If you've been in business over the past 10 years, you've no doubt seen lots of changes. And while many of these changes have been significant, perhaps none will more directly impact your business than the changes in buying habits of today's consumers.
When I started in the business in 2001, I focused heavily on serving the senior market. However, today more and more advisors focus on baby boomers. It's not hard to see why when you consider 10,000 of them will be retiring every day for the next 19 years. It's a huge market!
However, if you plan to capitalize on this opportunity, you'd better first make sure you understand the differences in how they approach planning as compared to their parents. In decades past, business was done differently than it is today. The individuals who make up the senior market, also known as the "Greatest Generation," and the World War II generation, did things differently than we do today.
In the senior market, business was done on trust and a handshake. In the past, the value advisors brought to the table was information. It used to be that when consumers had a need, they sought out the "experts" for advice and education. Information was scarcer than it is today, and therefore, they had little other choice than to trust our advice and hope for positive results.
A new skill set
That is why so many of us have sat through countless training sessions on how to quickly build rapport, trust and relationships. These were essential skills for earning business. However, if you approach the boomer market the same way you approached the senior market, you're likely to be disappointed with the results. Maybe you've already begun to notice that earning business seems more difficult today than it's ever been. Perhaps the challenge is not that earning business is difficult, but rather that it requires a new skillset. The strategies we use to acquire new clients must adapt to the next generation's buying habits.

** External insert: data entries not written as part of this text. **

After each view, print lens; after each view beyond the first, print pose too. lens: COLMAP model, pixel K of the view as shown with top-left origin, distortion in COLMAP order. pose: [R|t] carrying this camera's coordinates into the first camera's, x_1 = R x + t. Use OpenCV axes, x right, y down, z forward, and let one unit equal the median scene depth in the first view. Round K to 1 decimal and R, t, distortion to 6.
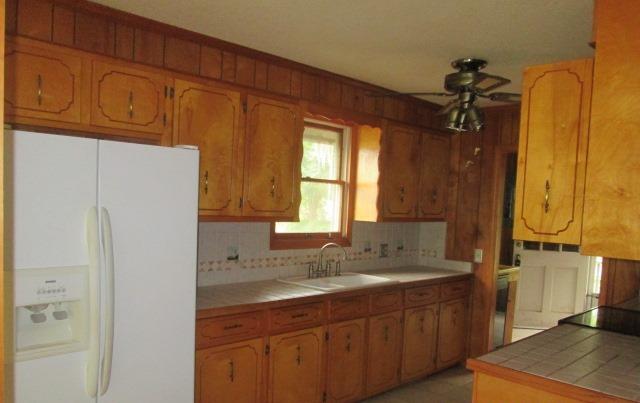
lens RADIAL K [[534.8, 0, 319.8], [0, 534.8, 235.9], [0, 0, 1]] dist [-0.011505, -0.007571]
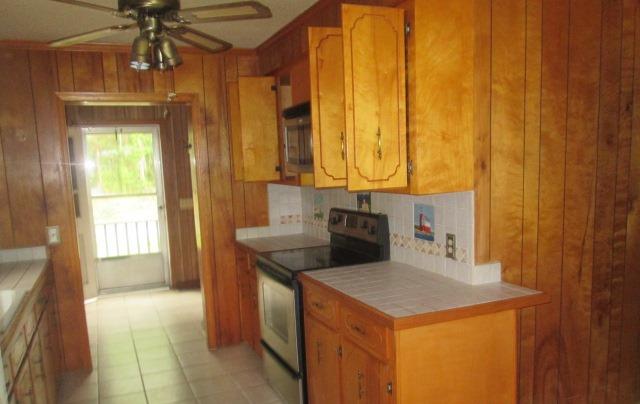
lens RADIAL K [[518.3, 0, 319.4], [0, 518.3, 237.0], [0, 0, 1]] dist [-0.002910, 0.000010]
pose [[0.376267, -0.190485, 0.906718, -0.376293], [0.125219, 0.980113, 0.153942, -0.045305], [-0.918011, 0.055615, 0.392637, 0.505488]]
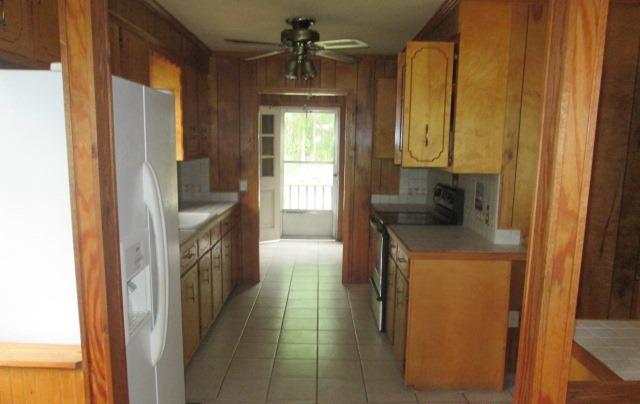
lens RADIAL K [[534.8, 0, 319.8], [0, 534.8, 236.4], [0, 0, 1]] dist [-0.011505, -0.007571]
pose [[0.715991, -0.153275, 0.681076, -0.578883], [0.065012, 0.986000, 0.153553, -0.031296], [-0.695076, -0.065664, 0.715931, 0.090360]]
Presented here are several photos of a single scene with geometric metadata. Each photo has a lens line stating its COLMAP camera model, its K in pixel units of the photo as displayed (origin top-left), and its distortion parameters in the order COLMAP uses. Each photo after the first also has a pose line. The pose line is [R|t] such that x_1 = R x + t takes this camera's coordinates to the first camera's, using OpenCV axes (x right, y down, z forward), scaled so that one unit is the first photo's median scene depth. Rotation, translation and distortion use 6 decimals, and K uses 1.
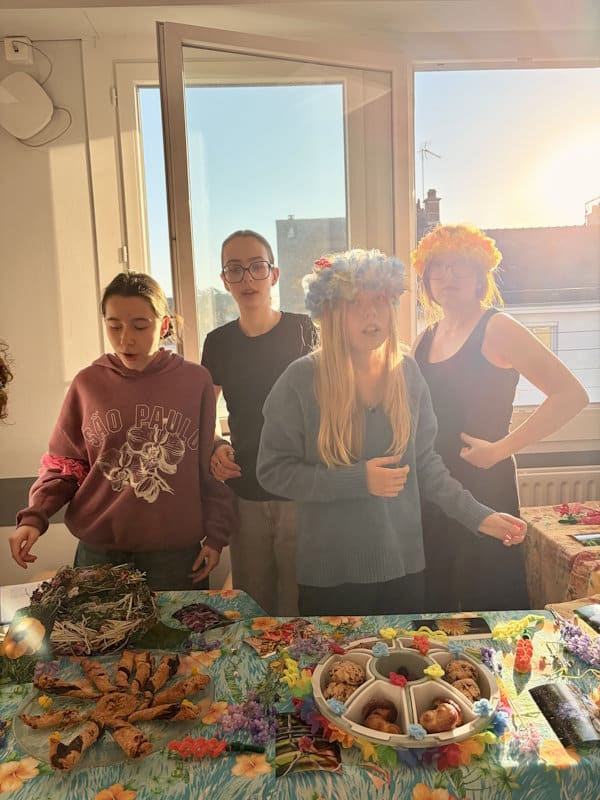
lens RADIAL K [[606.6, 0, 300.0], [0, 606.6, 400.0], [0, 0, 1]] dist [0.007556, -0.001733]
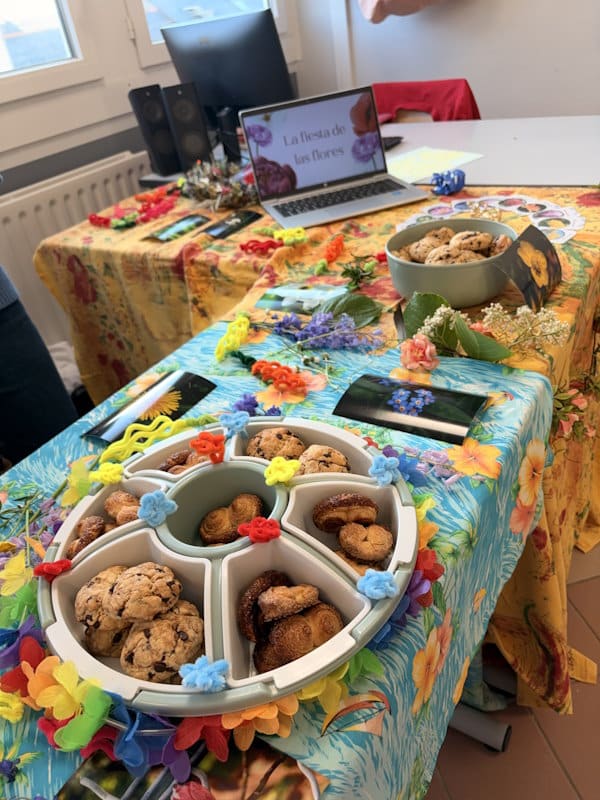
lens RADIAL K [[606.6, 0, 300.0], [0, 606.6, 400.0], [0, 0, 1]] dist [0.007556, -0.001733]
pose [[0.550645, -0.491853, 0.674441, -0.086490], [0.215780, 0.864376, 0.454194, 0.180501], [-0.806368, -0.104568, 0.582097, 0.743878]]
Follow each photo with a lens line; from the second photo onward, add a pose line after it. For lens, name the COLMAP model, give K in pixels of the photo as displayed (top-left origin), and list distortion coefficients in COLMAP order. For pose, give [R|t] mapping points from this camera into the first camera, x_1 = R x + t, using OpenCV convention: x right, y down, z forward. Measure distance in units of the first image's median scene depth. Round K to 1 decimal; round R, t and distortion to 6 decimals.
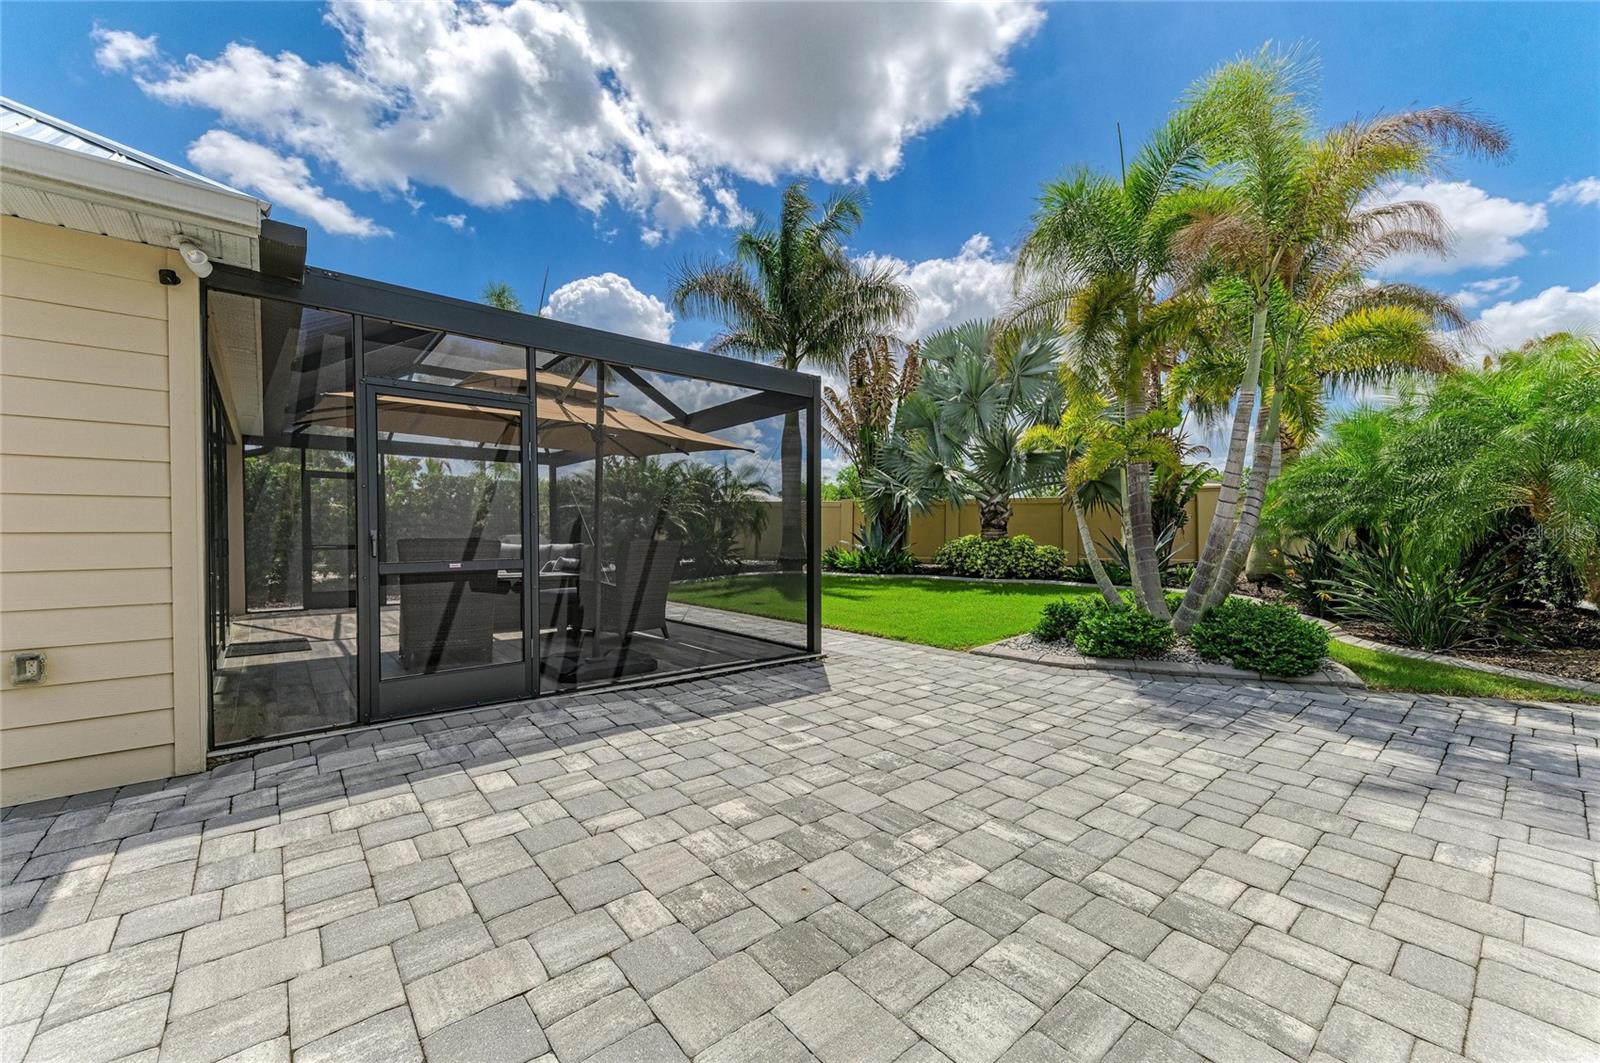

You see, today's consumer has an overabundance of information. In fact, with the Internet, there is so much information available today that boomers have the opposite problem of their parents – instead of not enough information, there's too much! Trying to make sense of the vast amounts of conflicting opinions and information available today is a real challenge. And in my opinion, that's where clients need you more than ever. They need you to help them make sense of it all. However, if you don't change the way you approach this target audience you'll never have the chance to work with them. Those advisors who are now positioning themselves as experts are setting themselves up for a huge windfall.